1974 yılından sonra ise paramiliter bir örgüt olan ikinci kuşak Kıbrıs Türk sağı yapı değiştirir. Tanınmamış olsa bile, bir devlet yapısı kuran Kıbrıs Türk sağı özne olma iddiasını kurumsallaştırır. Önce Kıbrıs Türk Federe Devleti’nın, ardından da KKTC’nin ilanı ile beraber üçüncü kuşak Kıbrıslı Türk sağı ortaya çıkar. Üçüncü kuşak Kıbrıslı Türk sağı milliyetçi değerleri yanısıra bürokratik mekanizması, kurumlar arası hiyerarşisi ve kariyer olanakları ile birlikte yeni bir hegemonya inşaa eder.
Artık ideolojik düşüncesi devletin ideolojik aygıtlarını da kullanabilmesinden ötürü Kuzey Kıbrıs coğrafyasının tümüne nüfuz eder. Kıbrıslı Türk sağı 1974 yılından bugüne kadar üst kadrolarında ciddi bir değişikliğe uğramasa da, ganimet üzerinden yaratılan rant sistemi yozlaşmaya gebedir. Denktaş sağın liderliğini yürüttüğü sürece bu yozlaşmaya rağmen siyaset yapacak manevra alanı oluşturmayı başarır. Ancak, 2004 ve sonrasında Kıbrıslı Türk sağı gerçek bir krize girer. Bu kriz sırasında dahi seçim kazanır ama somut olarak sunduğu tek çözüm: biat ve feodal ilişkilerin ötesini geçmez.
Biat sağ için var olabilmek için tek çözüm yoluyken, varoluşsal olarak çıkmaza girildiğinin en büyük kanatıdır. Üstelik, bu, sistemin tümden meşruluğunu kaybetmesine de mani olamaz. Bir tarafta sistemin meşruluğunu kaybetmesi, diğer tarafta Türkiye ile denk ilişkilerin oluşturulmaması, sağ için üstesinden gelinemeyen iki meseleyi oluşturur.
Hatırlayalım, UBP iktidarı sırasında Eğitim Bakanı Çavuşoğlu 2012 yılında Kıbrıslı Türk gençleri TC Eğitim Bakanı Nimet Çubukçu’ya şikâyet etmişti. Çavuşoğlu, Kıbrıslı Türk gençleri ‘sosyal olaylardan etkilenerek hem toplumsal sorunlara hem de Anavatanla olan ilişkilerimizi yorumlamada ciddi farklılıklara’ sahip olduğunu söyleyerek, kendi toplumunu ispiyonlamıştı.
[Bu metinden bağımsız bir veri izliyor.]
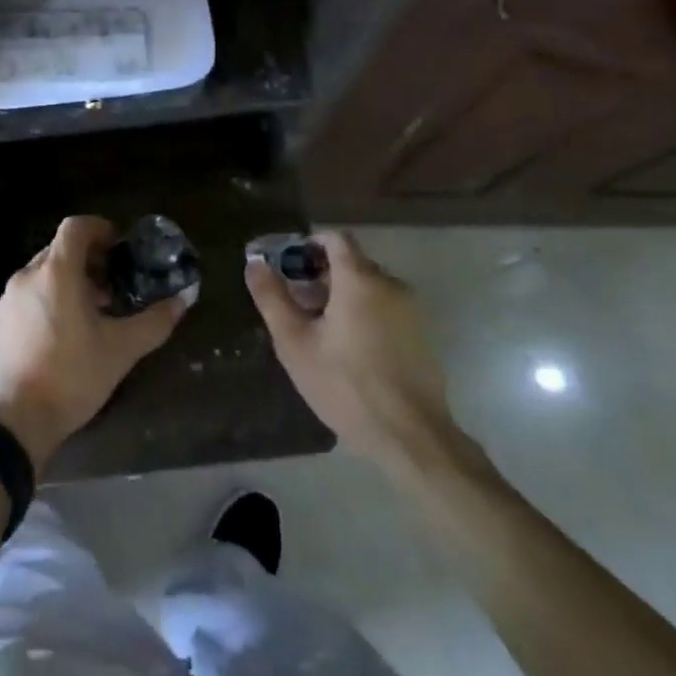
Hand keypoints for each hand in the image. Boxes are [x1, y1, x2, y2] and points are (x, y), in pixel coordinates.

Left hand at [0, 216, 193, 471]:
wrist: (13, 421)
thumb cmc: (70, 376)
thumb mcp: (120, 350)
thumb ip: (154, 322)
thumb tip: (183, 300)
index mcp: (56, 272)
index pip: (76, 226)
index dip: (100, 228)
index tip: (119, 248)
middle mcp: (28, 275)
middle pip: (61, 249)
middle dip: (89, 259)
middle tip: (113, 286)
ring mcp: (9, 298)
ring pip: (44, 272)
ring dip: (70, 280)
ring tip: (93, 312)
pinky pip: (29, 293)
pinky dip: (50, 297)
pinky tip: (65, 332)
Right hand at [245, 231, 458, 467]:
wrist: (411, 437)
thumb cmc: (345, 385)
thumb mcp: (295, 342)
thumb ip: (272, 297)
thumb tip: (254, 263)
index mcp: (359, 278)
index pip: (335, 238)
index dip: (309, 244)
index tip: (288, 265)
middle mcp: (389, 284)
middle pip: (351, 262)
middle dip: (321, 273)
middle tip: (296, 302)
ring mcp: (410, 310)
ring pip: (369, 286)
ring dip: (342, 295)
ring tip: (318, 328)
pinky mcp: (420, 335)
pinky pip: (385, 308)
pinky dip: (363, 313)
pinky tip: (347, 348)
Ardından, dönemin TC Başbakanı Recep Tayyip Erdoğan’ın nobran bir şekilde KKTC Başbakanı İrsen Küçük’ün maaşını sorması ve İrsen Küçük’ün, ‘7 buçuk – 8 sayın başbakanım’ şeklindeki çekingen ifadesi toplumsal olarak küçük düşürücü bir hareket olarak algılanmıştı. Bu davranışlar sadece solda değil, Kıbrıslı Türk sağında da tepkiler yaratmıştı.
Her iki örnekte de Türkiye ile iyi ilişkilerin, Türkiyeye biat olarak algılandığının kanıtıdır. UBP hükümeti bu gelenekle varolur. Özellikle, Denktaş sonrası Kıbrıs Türk sağ kulvardaki siyasi partilerin tümüne bu anlayışın tesir ettiği ortadadır.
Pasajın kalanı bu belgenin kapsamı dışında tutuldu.